Dickinson and McCarthy both take a selective approach to historical authenticity in their individual practices. Dickinson’s Psychological Warfare Re-enactment (2004), for instance, was not an exercise in exact reconstruction of the Waco massacre, for obvious reasons. A small crowd was driven to a sports stadium and subjected to a mere snippet of skull-crushing audio, compared to the 51 days of the original torture. If we think of Dickinson’s projects in comparison to those of Jane Pollard and Ian Forsyth – their frame-by-frame reconstruction of The Cramps’ 1973 gig at Napa Mental Institute, California (File under Sacred Music, 2003), for instance – then his approach to verisimilitude is positively expressionistic. McCarthy too, in his novel Remainder (2006), is more interested in the theoretical and psychological fall-out of reiteration than in anything so deterministic as reconstruction. What is more, Greenwich Degree Zero is not simply about the past, but a reflection on the present too.
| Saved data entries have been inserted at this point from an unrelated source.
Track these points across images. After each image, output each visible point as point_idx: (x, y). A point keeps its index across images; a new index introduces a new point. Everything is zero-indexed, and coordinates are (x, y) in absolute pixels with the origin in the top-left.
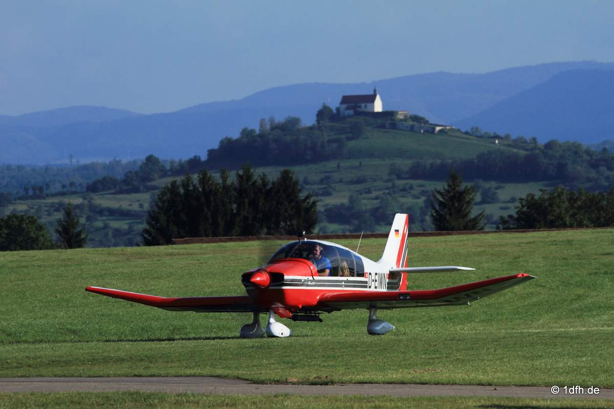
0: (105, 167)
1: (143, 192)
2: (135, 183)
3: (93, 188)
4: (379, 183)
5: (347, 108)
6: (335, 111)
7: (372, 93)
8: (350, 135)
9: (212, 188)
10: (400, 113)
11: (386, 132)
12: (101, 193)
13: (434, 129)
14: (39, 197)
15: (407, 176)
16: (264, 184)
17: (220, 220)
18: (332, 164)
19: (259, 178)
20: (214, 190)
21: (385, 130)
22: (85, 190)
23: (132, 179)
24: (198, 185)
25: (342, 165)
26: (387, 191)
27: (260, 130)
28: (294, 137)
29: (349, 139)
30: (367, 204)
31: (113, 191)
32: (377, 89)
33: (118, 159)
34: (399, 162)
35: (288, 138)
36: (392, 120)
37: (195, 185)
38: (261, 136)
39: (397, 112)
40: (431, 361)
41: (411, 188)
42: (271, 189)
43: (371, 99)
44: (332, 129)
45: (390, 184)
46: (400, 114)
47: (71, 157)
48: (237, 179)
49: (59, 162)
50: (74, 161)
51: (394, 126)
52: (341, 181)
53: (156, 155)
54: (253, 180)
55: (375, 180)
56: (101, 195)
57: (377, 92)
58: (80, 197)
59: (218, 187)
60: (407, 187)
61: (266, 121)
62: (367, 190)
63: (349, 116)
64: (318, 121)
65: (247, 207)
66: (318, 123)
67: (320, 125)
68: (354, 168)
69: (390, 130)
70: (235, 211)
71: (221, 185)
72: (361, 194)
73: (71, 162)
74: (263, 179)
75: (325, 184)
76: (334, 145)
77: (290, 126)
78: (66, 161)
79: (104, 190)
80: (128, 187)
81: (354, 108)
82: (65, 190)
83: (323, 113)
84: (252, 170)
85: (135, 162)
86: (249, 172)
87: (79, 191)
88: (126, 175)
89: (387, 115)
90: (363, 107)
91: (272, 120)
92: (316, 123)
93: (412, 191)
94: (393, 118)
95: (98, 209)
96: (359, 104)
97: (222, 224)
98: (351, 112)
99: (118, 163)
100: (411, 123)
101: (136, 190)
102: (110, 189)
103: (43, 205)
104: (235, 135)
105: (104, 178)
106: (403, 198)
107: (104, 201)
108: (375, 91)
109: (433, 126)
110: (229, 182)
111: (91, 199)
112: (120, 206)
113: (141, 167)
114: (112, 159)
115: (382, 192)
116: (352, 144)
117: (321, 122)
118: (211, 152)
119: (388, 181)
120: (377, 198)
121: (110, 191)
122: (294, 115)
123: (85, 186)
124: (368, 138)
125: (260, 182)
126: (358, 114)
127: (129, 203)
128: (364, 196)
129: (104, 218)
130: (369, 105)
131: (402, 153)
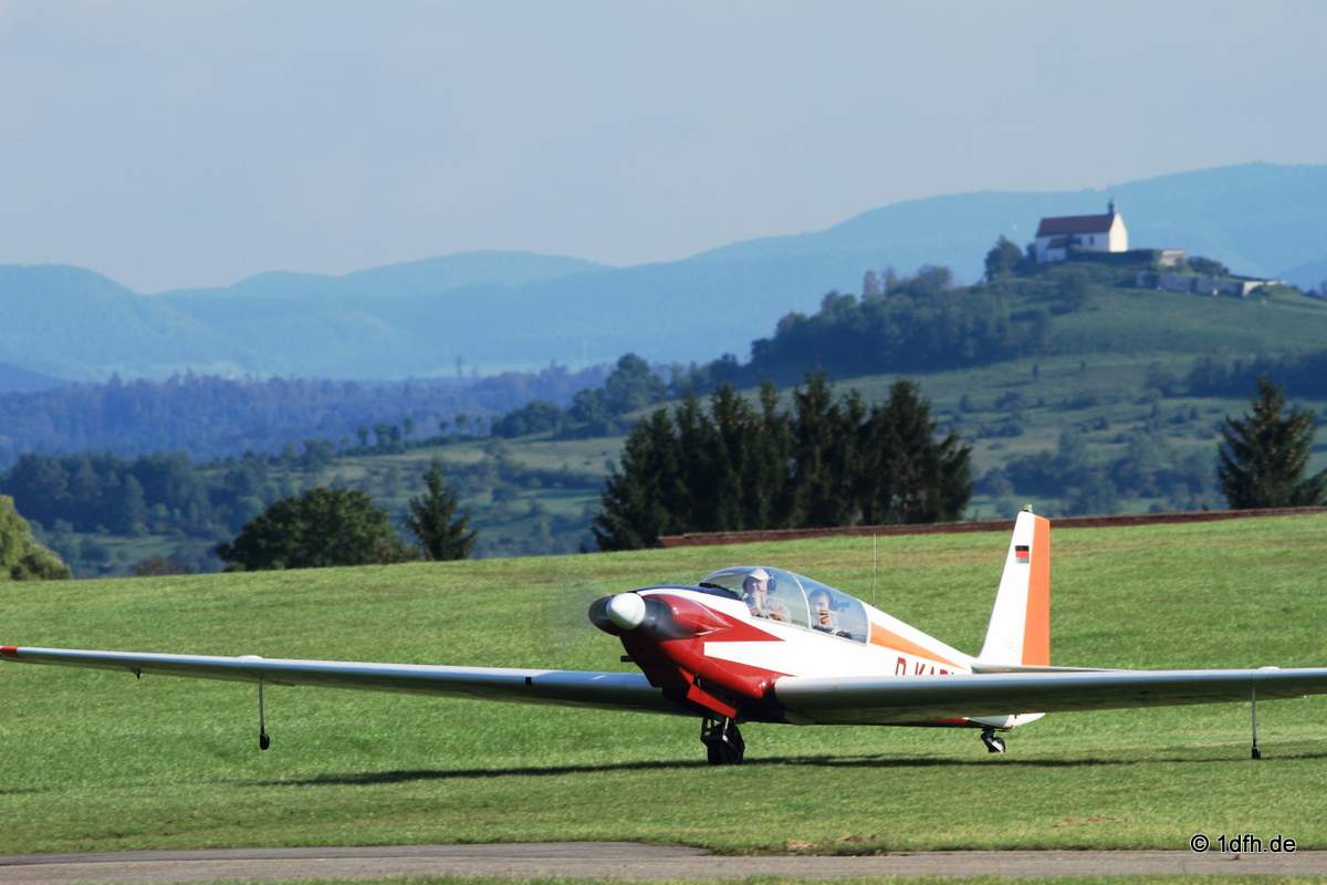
0: (532, 381)
1: (613, 435)
2: (596, 416)
3: (506, 428)
4: (1125, 408)
5: (1053, 245)
6: (1024, 252)
7: (1104, 211)
8: (1057, 303)
9: (743, 425)
10: (1165, 253)
11: (1140, 294)
12: (523, 438)
13: (1240, 287)
14: (391, 450)
15: (1183, 390)
16: (856, 413)
17: (760, 495)
18: (1022, 368)
19: (845, 400)
20: (749, 428)
21: (1137, 291)
22: (488, 433)
23: (589, 408)
24: (712, 419)
25: (1042, 368)
26: (1141, 424)
27: (863, 297)
28: (938, 311)
29: (1056, 311)
30: (1099, 452)
31: (550, 434)
32: (1115, 203)
33: (559, 364)
34: (1165, 359)
35: (925, 313)
36: (1149, 269)
37: (707, 417)
38: (866, 308)
39: (1159, 253)
40: (1111, 798)
41: (1194, 415)
42: (870, 424)
43: (1103, 224)
44: (1019, 290)
45: (1147, 409)
46: (1169, 257)
47: (459, 362)
48: (797, 403)
49: (433, 374)
50: (467, 371)
51: (1152, 281)
52: (1041, 404)
53: (641, 354)
54: (831, 406)
55: (1115, 401)
56: (525, 442)
57: (1116, 209)
58: (479, 447)
59: (755, 422)
60: (1186, 414)
61: (878, 277)
62: (1098, 423)
63: (1057, 263)
64: (989, 274)
65: (818, 464)
66: (990, 279)
67: (994, 282)
68: (1069, 375)
69: (1146, 291)
70: (792, 475)
71: (763, 418)
72: (1085, 430)
73: (460, 372)
74: (852, 403)
75: (1007, 411)
76: (1026, 326)
77: (927, 286)
78: (447, 372)
79: (529, 431)
80: (580, 425)
81: (1067, 244)
82: (447, 433)
83: (1000, 258)
84: (827, 385)
85: (596, 370)
86: (821, 387)
87: (475, 434)
88: (577, 400)
89: (1140, 258)
90: (1086, 242)
91: (889, 274)
92: (985, 280)
93: (1195, 423)
94: (1152, 264)
95: (517, 474)
96: (1076, 236)
97: (765, 502)
98: (1060, 253)
99: (560, 372)
100: (1191, 274)
101: (599, 431)
102: (542, 429)
103: (399, 466)
104: (811, 307)
105: (530, 407)
106: (1178, 439)
107: (531, 456)
108: (1111, 207)
109: (1237, 281)
110: (779, 409)
111: (504, 451)
112: (566, 467)
113: (609, 380)
114: (546, 364)
115: (1130, 426)
116: (1063, 322)
117: (995, 276)
118: (759, 346)
119: (1143, 401)
120: (1119, 440)
121: (543, 435)
122: (938, 261)
123: (489, 424)
124: (1096, 309)
125: (844, 410)
126: (1074, 257)
127: (585, 460)
128: (1093, 434)
129: (531, 493)
130: (1098, 237)
131: (1172, 341)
Bourdin’s case history has overt relevance to current discussions of sectarianism and terrorism.

However, the idea of retrospectively destroying the home of regimented time in the industrialized world, and all the implications of that, cannot be embodied by a static installation of unconvincing artefacts. Although there are some fascinating facsimiles – the police drawing submitted as evidence is particularly astonishing in its infantile crudeness – they neither attempt to dupe us nor examine the consequences, rendering them somewhat inert. Dickinson and McCarthy have mediated the media of the past to fabricate a post-anterior logic: ‘what will have been’. Yet image and object are not quite able to communicate the philosophical intricacies of this ‘what if’ scenario.